#### [Records provided]
•••

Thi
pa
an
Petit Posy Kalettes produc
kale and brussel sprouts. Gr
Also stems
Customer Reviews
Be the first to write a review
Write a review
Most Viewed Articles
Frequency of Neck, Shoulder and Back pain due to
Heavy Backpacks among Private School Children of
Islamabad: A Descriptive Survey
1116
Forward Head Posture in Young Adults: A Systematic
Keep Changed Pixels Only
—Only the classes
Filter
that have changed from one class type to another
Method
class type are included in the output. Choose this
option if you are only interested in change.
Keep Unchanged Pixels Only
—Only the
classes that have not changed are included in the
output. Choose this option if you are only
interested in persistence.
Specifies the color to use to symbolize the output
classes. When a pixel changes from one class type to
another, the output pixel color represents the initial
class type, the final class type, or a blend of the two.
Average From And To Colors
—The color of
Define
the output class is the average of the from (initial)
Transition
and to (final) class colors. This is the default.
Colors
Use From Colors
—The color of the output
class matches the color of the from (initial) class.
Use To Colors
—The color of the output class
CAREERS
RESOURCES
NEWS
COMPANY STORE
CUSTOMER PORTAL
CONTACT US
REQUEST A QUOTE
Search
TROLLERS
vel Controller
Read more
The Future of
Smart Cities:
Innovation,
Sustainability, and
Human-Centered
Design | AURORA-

•••

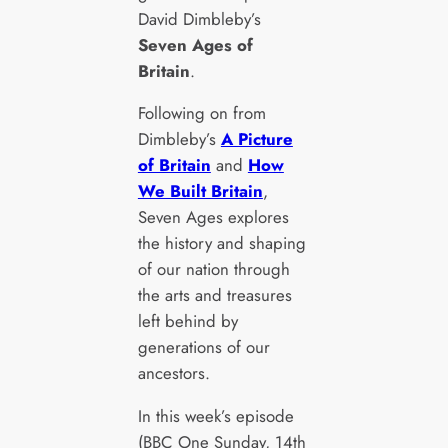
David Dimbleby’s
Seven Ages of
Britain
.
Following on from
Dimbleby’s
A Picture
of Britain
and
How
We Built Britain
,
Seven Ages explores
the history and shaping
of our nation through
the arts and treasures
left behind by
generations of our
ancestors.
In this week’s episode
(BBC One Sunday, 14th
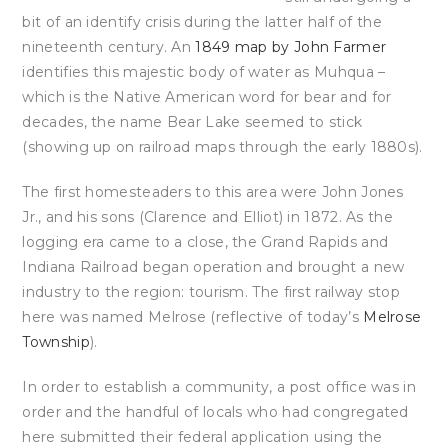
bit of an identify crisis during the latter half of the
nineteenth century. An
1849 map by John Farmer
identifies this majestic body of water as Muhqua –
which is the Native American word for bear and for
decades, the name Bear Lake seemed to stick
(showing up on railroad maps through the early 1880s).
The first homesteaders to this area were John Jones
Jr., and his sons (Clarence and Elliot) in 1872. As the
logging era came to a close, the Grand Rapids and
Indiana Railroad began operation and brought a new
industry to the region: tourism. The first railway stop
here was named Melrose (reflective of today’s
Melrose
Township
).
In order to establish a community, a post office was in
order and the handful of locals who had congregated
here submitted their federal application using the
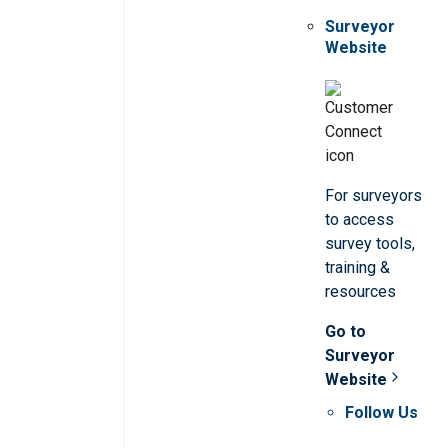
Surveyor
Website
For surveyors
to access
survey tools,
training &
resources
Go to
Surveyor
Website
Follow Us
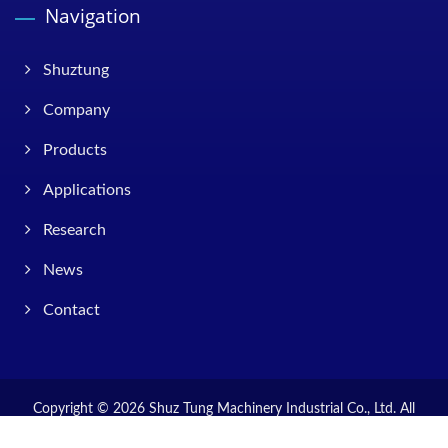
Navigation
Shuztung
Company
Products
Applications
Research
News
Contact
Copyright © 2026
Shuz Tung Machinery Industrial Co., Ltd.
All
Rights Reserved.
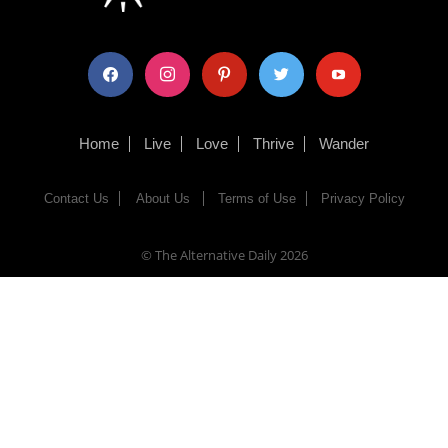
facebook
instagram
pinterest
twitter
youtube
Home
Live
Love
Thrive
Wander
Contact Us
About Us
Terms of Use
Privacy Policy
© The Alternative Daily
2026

•••

#### [What to do]
Would you transcribe the lines above exactly, going from the line bearing "We Built Britain" through the line bearing "The first homesteaders", and drop the pictures from the copy?

#### [Exercise solution]
We Built Britain
,
Seven Ages explores
the history and shaping
of our nation through
the arts and treasures
left behind by
generations of our
ancestors.
In this week’s episode
(BBC One Sunday, 14th
bit of an identify crisis during the latter half of the
nineteenth century. An
1849 map by John Farmer
identifies this majestic body of water as Muhqua –
which is the Native American word for bear and for
decades, the name Bear Lake seemed to stick
(showing up on railroad maps through the early 1880s).
The first homesteaders to this area were John Jones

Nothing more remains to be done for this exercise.